Sitting in his cluttered office at the St Francis Xavier Church in Anand, Father Albert Delgado, the parish priest, revels in the fact that 24 hours before polling day, Adivasis are giving both the Congress and the BJP a run for their money - literally.
Fr Delgado has been working
for nearly three decades among tribals in the state, including nearly 20 years in South Gujarat, and is himself much sought after by the two main political parties in Gujarat - for the votes he can help them garner from the Adivasis who believe in him more than they do in politicians.
But these Adivasis are very different from those elsewhere in the country. "Gujarat's Adivasis are not Naxalites. They have a desire to be part of the mainstream and are aware that very little has been done for them in the past 10 years or more. Their ire is more against the government. They may not even be aware of what Narendra Modi stands for. And they are using their vote decisively," says writer-activist Ganesh Devy who has also spent the last three decades working among tribals in Gujarat.

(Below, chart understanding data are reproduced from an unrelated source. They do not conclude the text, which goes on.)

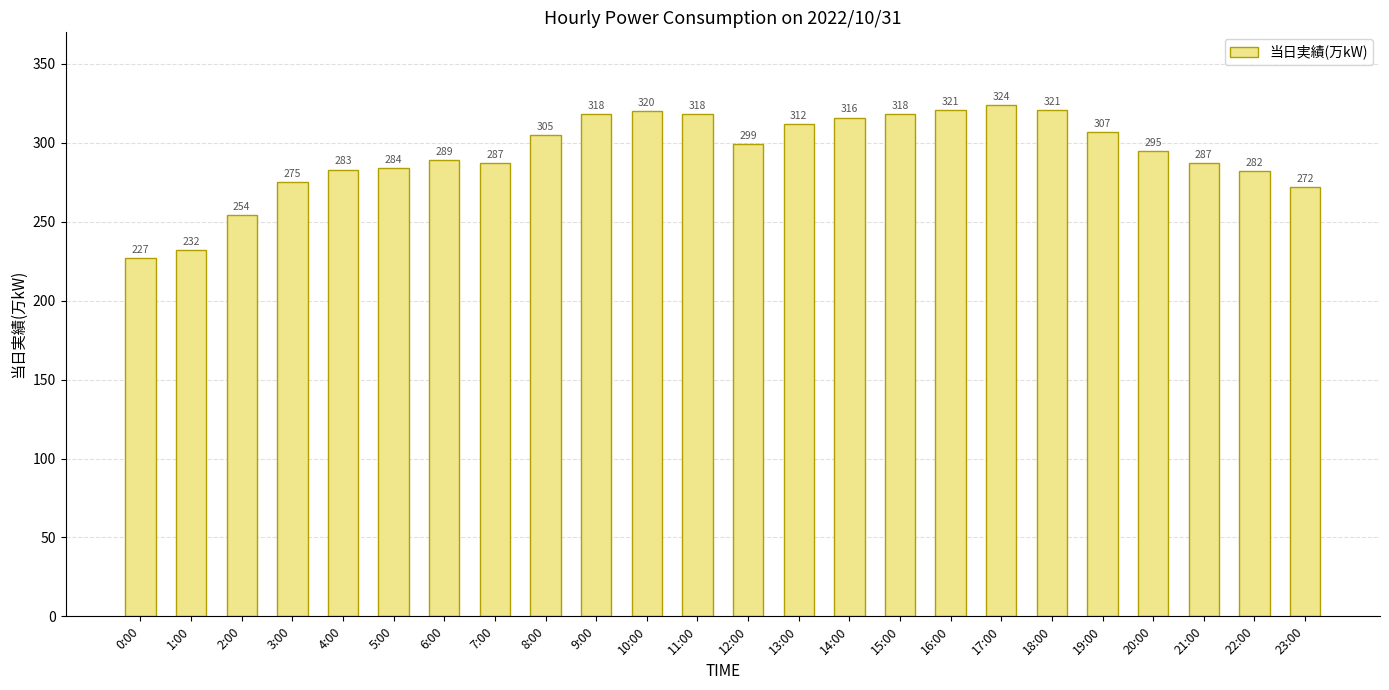

Reading left to right, transcribe all the data shown in this chart.

227	232	254	275	283	284	289	287	305	318	320	318	299	312	316	318	321	324	321	307	295	287	282	272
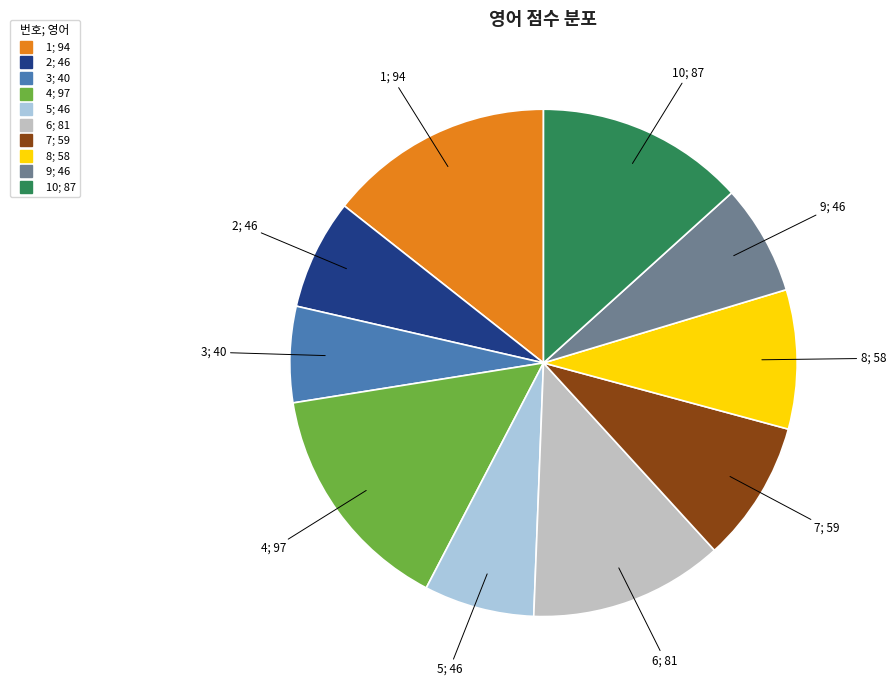

Does any single category account for the majority?

No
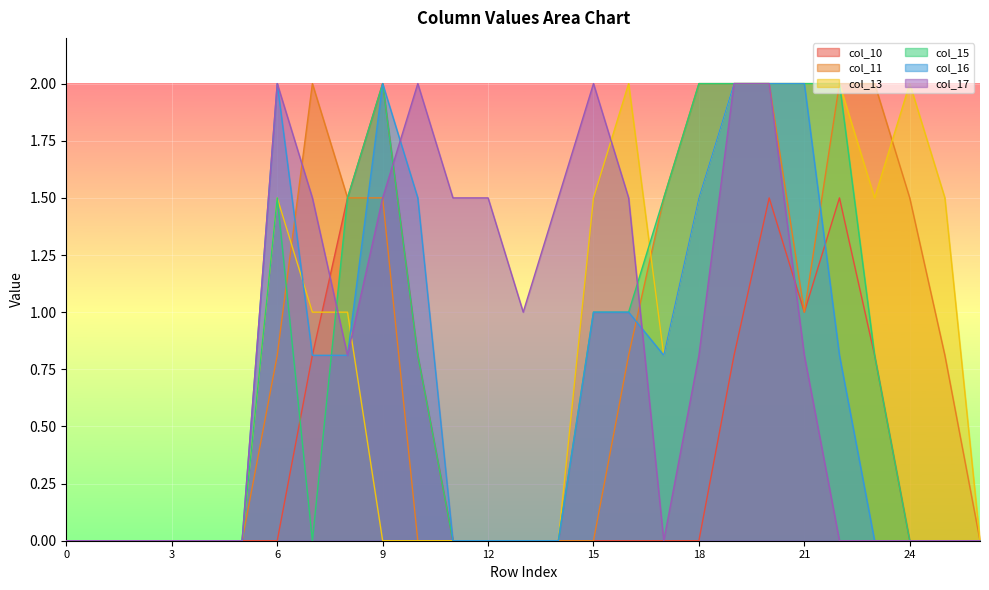

Where is col_17 nearest to the value 1?

13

Fr Delgado tries to tell Adivasis that it is morally wrong to accept money from political parties but he has only himself to blame for this transgression of values. The Adivasis have been educated by him and his colleagues, many of them in the English medium. They can read, write and make up their own minds.
"Today is our day," one of the Adivasis tells him. "For five years, the government had been bent on looting us. They take away our lands and other resources. So what's wrong if we relieve them of something one day in five years?"
And since they don't tell who they might vote for, the Bharatiya Janata Party and the Congress can't be sure till the end. That is why the large voter turnout in the first phase has made both Modi and the Congress nervous.